Foxconn is going to build a new factory in the U.S. Because we don’t have a crony capitalist system it is presumably coincidence that the factory will be within the Congressional district of Paul Ryan, House Speaker (i.e., the factory will be between Milwaukee and Chicago).
“Wisconsin’s Lavish Lure for Foxconn: $3 Billion in Tax Subsidies” (nytimes):
According to a presentation by the state, the incentive package consists of $1.5 billion in state income tax credits for job creation, $1.35 billion in state income tax breaks for capital investment, and up to $150 million for a sales tax exemption.
Over all, the subsidies for the Foxconn plant, which would produce flat-panel display screens for televisions and other consumer electronics, equal $15,000 to $19,000 per job annually. … The new Foxconn jobs are expected to have an annual salary of at least $53,000 plus benefits…
I’m not sure why Foxconn would have paid any Wisconsin (or U.S.) corporate income tax. Wouldn’t they set things up Apple-style so that the Wisconsin factory paid a huge annual license fee to an offshore corporate shell in either a tax-free or low-tax (Taiwan is at 17 percent) country? If that wouldn’t have worked, it seems that Foxconn could have gone to North Carolina and paid state income tax at half the rate of Wisconsin’s or to South Dakota or Wyoming and paid nothing (Tax Foundation).
Readers: Does this mean that big companies, except those based in SD or WY, should be expected to move every 10 years or so when their state corporate income tax exemption runs out? So that they can get new exemptions from a new state? Would it make sense to design factories in advance for modular shipping via rail?
Related:
- Wisconsin family law (unlimited child support makes it straightforward to collect $53,000 per year without working at Foxconn…)

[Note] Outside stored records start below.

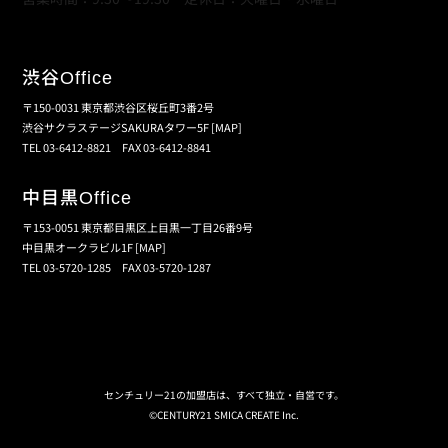
渋谷
Office
〒150-0031 東京都渋谷区桜丘町3番2号
渋谷サクラステージSAKURAタワー5F
[MAP]
TEL 03-6412-8821 FAX 03-6412-8841
中目黒
Office
〒153-0051 東京都目黒区上目黒一丁目26番9号
中目黒オークラビル1F
[MAP]
TEL 03-5720-1285 FAX 03-5720-1287
個人情報保護の取扱い
会員規約
サイトマップ
センチュリー21の加盟店は、すべて独立・自営です。
©CENTURY21 SMICA CREATE Inc.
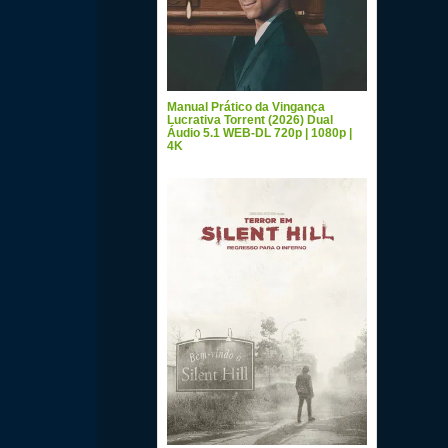
Manual Prático da Vingança
Lucrativa Torrent (2026) Dual
Áudio 5.1 WEB-DL 720p | 1080p |
4K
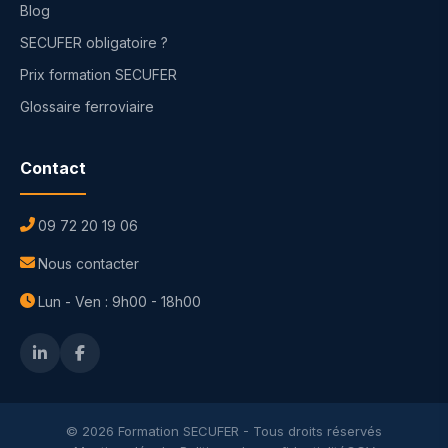
Blog
SECUFER obligatoire ?
Prix formation SECUFER
Glossaire ferroviaire
Contact
09 72 20 19 06
Nous contacter
Lun - Ven : 9h00 - 18h00
© 2026 Formation SECUFER - Tous droits réservés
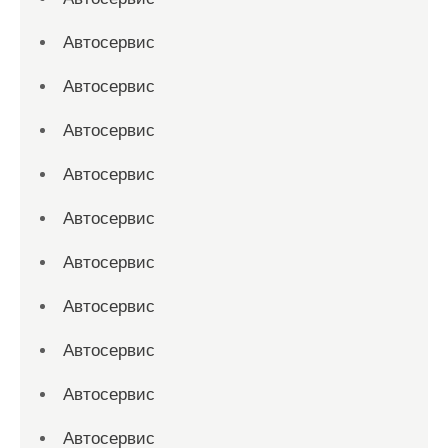
Автосервис
Автосервис
Автосервис
Автосервис
Автосервис
Автосервис
Автосервис
Автосервис
Автосервис
Автосервис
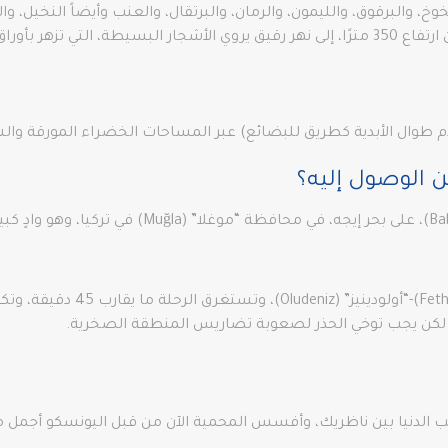
خ، والبرقوق، والليمون، والرمان، والبرتقال، والعنب وأيضاً النخيل، وال
هناك شلال هادر، ينحدر من الوادي الضيق، من ارتفاع 350 مترًا، إلى نهر رقيق يروي الأشجار الب
خدم طوال الأبدية كطريق للبضائع) عبر المساحات الخضراء المورقة والش
 الوصول إليه؟
يا، لكن يجب توخي الحذر لصعوبة تضاريس المنطقة الصخرية.
 الدنيا بين ناظريك، وأفسس المحمية الآن من قبل اليونسكو أجمل ما يم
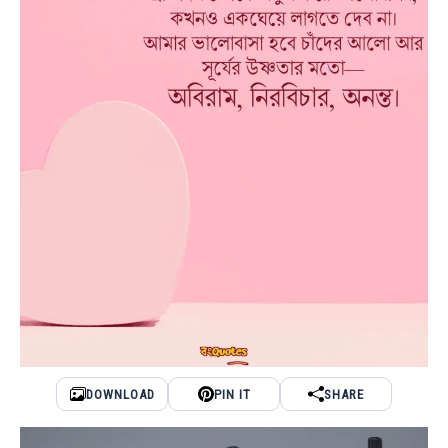
DOWNLOAD
PIN IT
SHARE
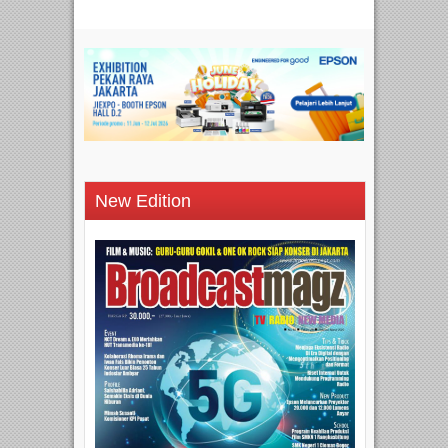
New Edition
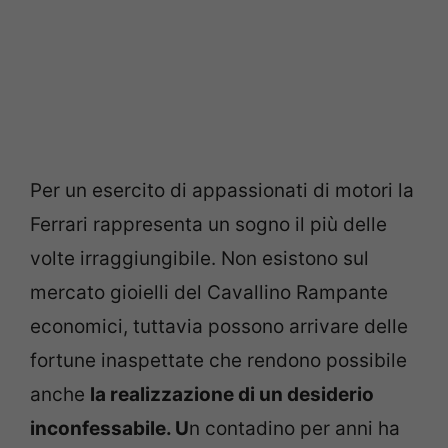
Per un esercito di appassionati di motori la
Ferrari rappresenta un sogno il più delle
volte irraggiungibile. Non esistono sul
mercato gioielli del Cavallino Rampante
economici, tuttavia possono arrivare delle
fortune inaspettate che rendono possibile
anche
la realizzazione di un desiderio
inconfessabile. U
n contadino per anni ha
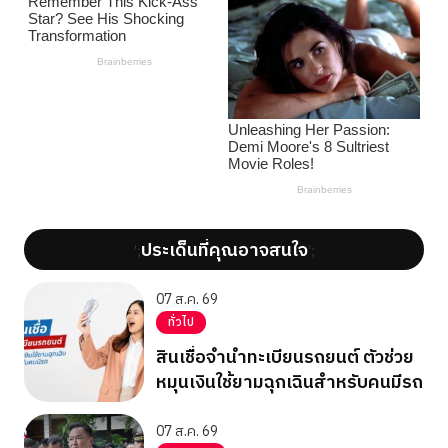
ประเด็นที่คุณอาจสนใจ
';
';
07 ส.ค. 69
ทั่วไป
สินเชื่อจำนำทะเบียนรถยนต์ ตัวช่วย
หมุนเงินใช้ยามฉุกเฉินสำหรับคนมีรถ
07 ส.ค. 69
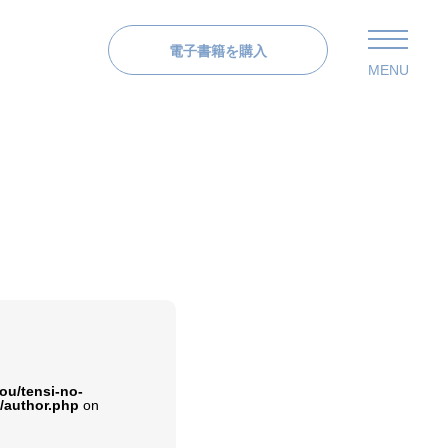
電子書籍を購入
MENU
u/tensi-no-
/author.php
on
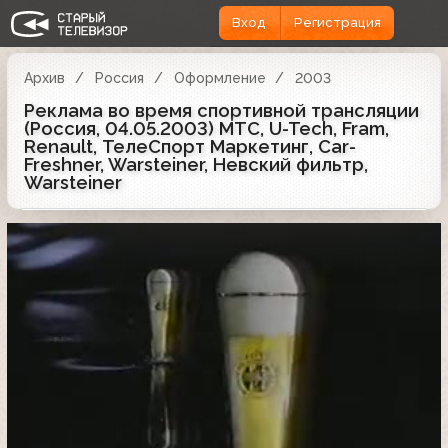
Вход
Регистрация
Архив
Россия
Оформление
2003
Реклама во время спортивной трансляции
(Россия, 04.05.2003) МТС, U-Tech, Fram,
Renault, ТелеСпорт Маркетинг, Car-
Freshner, Warsteiner, Невский фильтр,
Warsteiner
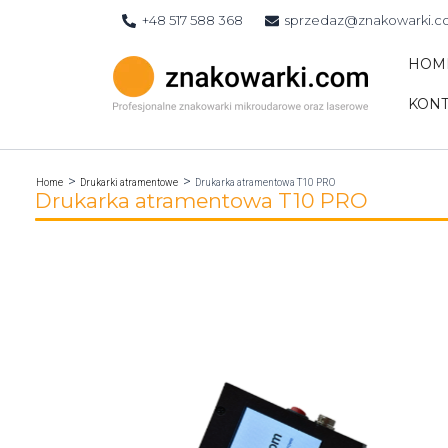
Skip
+48 517 588 368
sprzedaz@znakowarki.
to
content
HOM
KONT
Home
Drukarki atramentowe
Drukarka atramentowa T10 PRO
Drukarka atramentowa T10 PRO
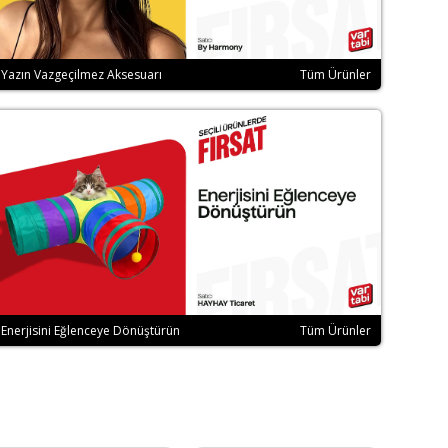
me
Yazın Vazgeçilmez Aksesuarı
Tüm Ürünler
Enerjisini Eğlenceye Dönüştürün
Tüm Ürünler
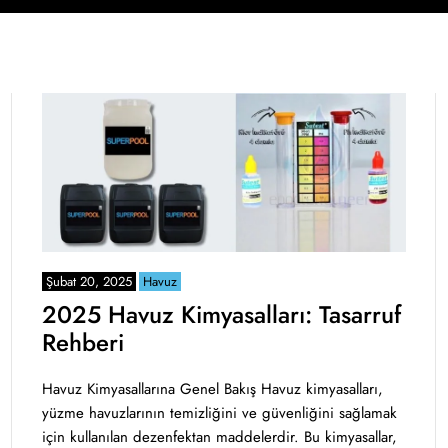
Şubat 20, 2025
Havuz
2025 Havuz Kimyasalları: Tasarruf
Rehberi
Havuz Kimyasallarına Genel Bakış Havuz kimyasalları,
yüzme havuzlarının temizliğini ve güvenliğini sağlamak
için kullanılan dezenfektan maddelerdir. Bu kimyasallar,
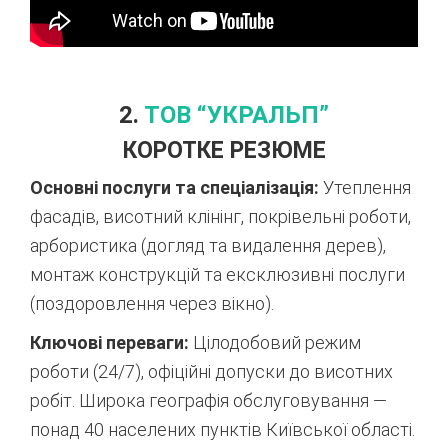
2.
ТОВ “УКРАЛЬП”
КОРОТКЕ РЕЗЮМЕ
Основні послуги та спеціалізація:
Утеплення
фасадів, висотний клінінг, покрівельні роботи,
арбористика (догляд та видалення дерев),
монтаж конструкцій та ексклюзивні послуги
(поздоровлення через вікно).
Ключові переваги:
Цілодобовий режим
роботи (24/7), офіційні допуски до висотних
робіт. Широка географія обслуговування —
понад 40 населених пунктів Київської області.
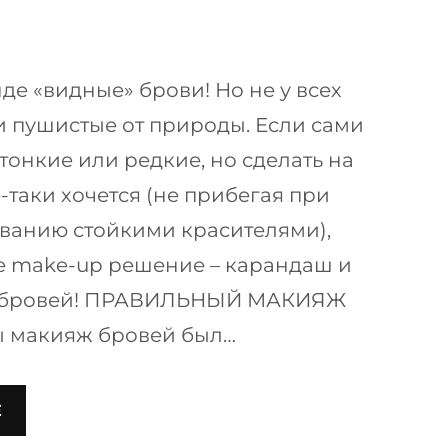
де «видные» брови! Но не у всех
 пушистые от природы. Если сами
тонкие или редкие, но сделать на
-таки хочется (не прибегая при
ванию стойкими красителями),
е make-up решение – карандаш и
я бровей! ПРАВИЛЬНЫЙ МАКИЯЖ
 макияж бровей был…
Е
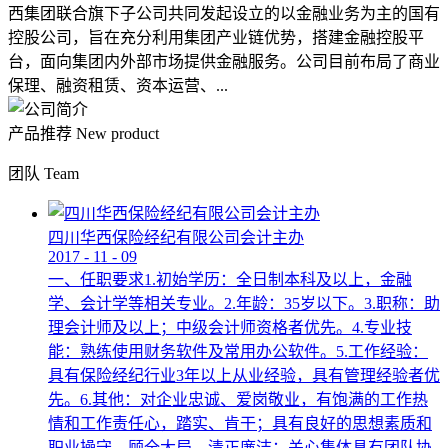
西集团联合旗下子公司共同发起设立的以金融业务为主的国有
控股公司，旨在充分利用集团产业链优势，搭建金融控股平
台，面向集团内外部市场提供金融服务。公司目前布局了商业
保理、融资租赁、资本运营、...
产品推荐
New product
团队
Team
四川华西保险经纪有限公司会计主办
2017
-
11
-
09
一、任职要求1.初始学历：全日制本科及以上，金融
学、会计学等相关专业。2.年龄：35岁以下。3.职称：助
理会计师及以上；中级会计师资格者优先。4.专业技
能：熟练使用财务软件及常用办公软件。5.工作经验：
具有保险经纪行业3年以上从业经验，具有管理经验者优
先。6.其他：对企业忠诚、爱岗敬业，有饱满的工作热
情和工作责任心，踏实、肯干；具有良好的思想素质和
职业操守，顾全大局，清正廉洁；关心集体具有团队协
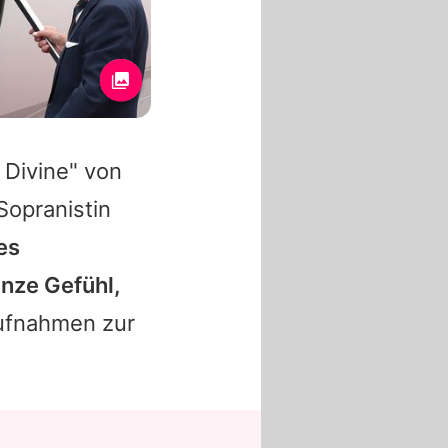
 Divine" von
Sopranistin
es
anze Gefühl,
Aufnahmen zur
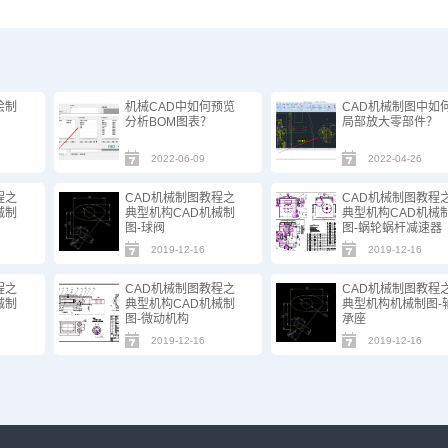
绘制
机械CAD中如何预览
CAD机械制图中如
分析BOM图表？
局部放大零部件？
2022-06-09
2022-04-26
程之
CAD机械制图教程之
CAD机械制图教程
械制
典型机构CAD机械制
典型机构CAD机械
图-球阀
图-蜗轮蜗杆减速器
2019-12-16
2019-12-16
程之
CAD机械制图教程之
CAD机械制图教程
械制
典型机构CAD机械制
典型机构机械制图-
图-微动机构
承座
2019-12-16
2019-12-16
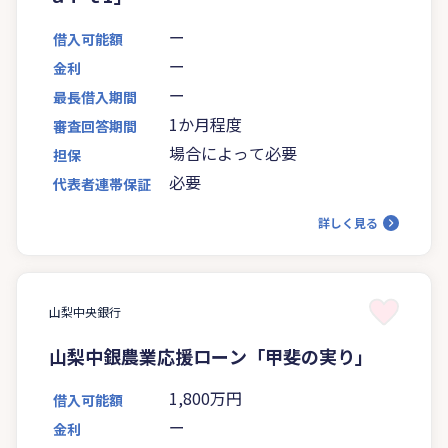
ー
借入可能額
ー
金利
ー
最長借入期間
1か月程度
審査回答期間
場合によって必要
担保
必要
代表者連帯保証
詳しく見る
山梨中央銀行
山梨中銀農業応援ローン「甲斐の実り」
1,800万円
借入可能額
ー
金利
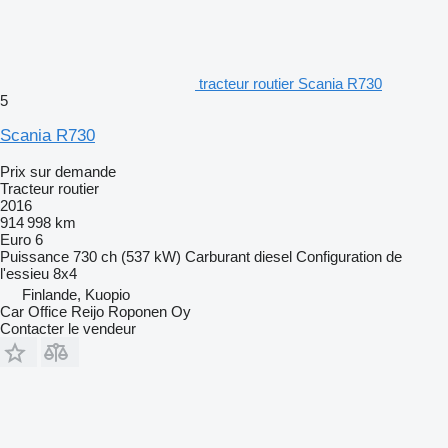
tracteur routier Scania R730
5
Scania R730
Prix sur demande
Tracteur routier
2016
914 998 km
Euro 6
Puissance
730 ch (537 kW)
Carburant
diesel
Configuration de
l'essieu
8x4
Finlande, Kuopio
Car Office Reijo Roponen Oy
Contacter le vendeur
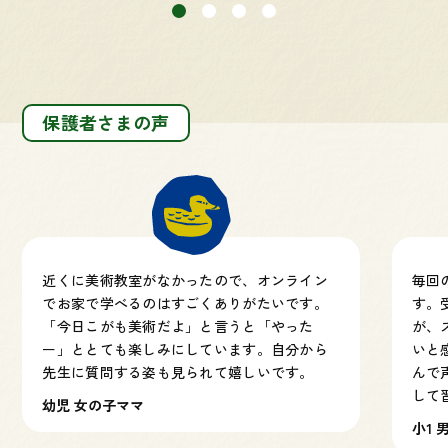
保護者さまの声
近くに美術教室がなかったので、オンライン
毎回
でお家で学べるのはすごくありがたいです。
す。
「今日こがも美術だよ」と言うと「やった
が、
ー」ととても楽しみにしています。自分から
いと
先生に質問する姿も見られて嬉しいです。
んで
して
幼児 女の子ママ
小1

It’s worth noting Foxconn rarely follows up on those promises to build factories after they get the tax breaks.
J: If the tax breaks are in the form of state corporate income tax exemptions, what is Foxconn getting by negotiating these and then not building a factory? If they don’t end up operating in the state where they have the tax breaks, they wouldn’t owe any tax regardless, right?
FACTORY COMING! = big news and political credit.
FACTORY NOT COMING = no story or crickets.
Rinse, repeat every election cycle.
Shipping entire factories in the fab business makes little sense, since their internal components/product lines have a mean lifetime of about 12 months, given Moore’s law. For a pure sci/engg pov I’m pumped that someone has commited to producing chips in the US (10nm? 7nm? 5nm? That’s crazy talk for anyone who grew up when sub 1um was scifi).
billg: Actually you raise an interesting question. As far as I know, Foxconn is not fabbing chips, but LCDs. Why does it now take $10 billion of capital equipment to make an LCD?
OLED is much superior to LCD, in terms of panel thickness, flexibility, brightness etc. It just makes little sense to build a $10B LCD factory. Smells fishy.
@mz. OLED also has the most true blacks. I am surprised Apple has not used it in it’s Iphones . My Samsung galaxy S from 2010 had the best display OLED display
True blacks on OLEDs only really matter when viewing in darkened rooms with blackwalls to avoid reflections.
@Andrea , I guess so, but after having an OLED phone for so long, to me the LCDs on other phones look ‘cheap’ to me. For example, it’s easy to see the border between the LCD and the black glass frame, where as with the OLED it is not so obvious. Also the viewing angle with OLED is superior to any LCD I’ve seen. But OK, it is just nitpicking.